Text for analysis>
————

The third is because you have one extra group, namely a, and you just minus it off.

The seventh worked because you are essentially multiplying c on both sides. ( I also noticed this)

All the others are just WOW

- 2 years, 1 month ago

How about the relation for the Pythagorean triple (3,4,5). Multiplying the set by any whole number gives you another Pythagorean triple. Like multiply it by 2 you get (6,8,10)

- 2 years, 1 month ago

I will explain the third relation.

a(a+1)=$a^2+a$

After you minus the a off you get $a^2$

- 2 years, 1 month ago

Yes you are correct. In fact, you can prove all these relations by just taking the first term as $a$ second term as $a + 1$ and third term as $a + 3$.

- 2 years, 1 month ago

I am confused with a in English and Math in your comment

- 2 years, 1 month ago

The 6th relation works because

$a^2-b^2$ =($a-b$)($a+b)$

Since they are consecutive, a-b=1 and thus 1(a+b)= ($a^2-b^2$)=($a+b)$

- 2 years, 1 month ago

The eighth one works because you can distribute a 1 to 12 from 14 and you get 2 13's and distribute a 2 to 11 from 15 and you get 2 13's. It is kind of the Gauss Theorem of pairing numbers whose average is the same as the middle number (If there is)

- 2 years, 1 month ago

You may want to add something in the $4^{th}$.

Since a and b are consecutive instead of writing $(a-b)$ you can write $(-1)$

- 2 years ago

I think the $5^{th}$ is related to the binomial theorem

- 2 years ago

@Ram Mohith, For the $3^{rd}$ relation you may not want to use yellow because it is hard to read it.

- 2 years ago

————

Your goal> From the forum thread, extract word for word the passage between "How about the" and "you get (6,8,10)", inclusive. The listing below is separate material, unrelated to the forum thread.

Input data>
————

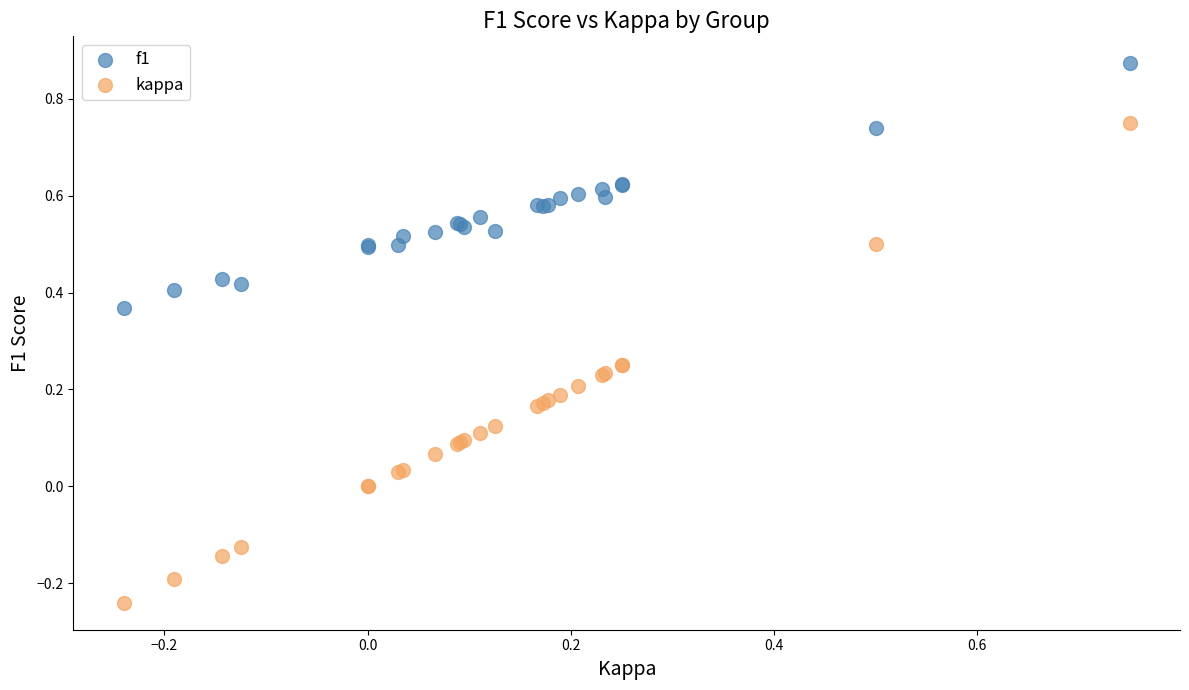

Which series contains the lowest Y value?

kappa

————

Problem solution>
How about the relation for the Pythagorean triple (3,4,5). Multiplying the set by any whole number gives you another Pythagorean triple. Like multiply it by 2 you get (6,8,10)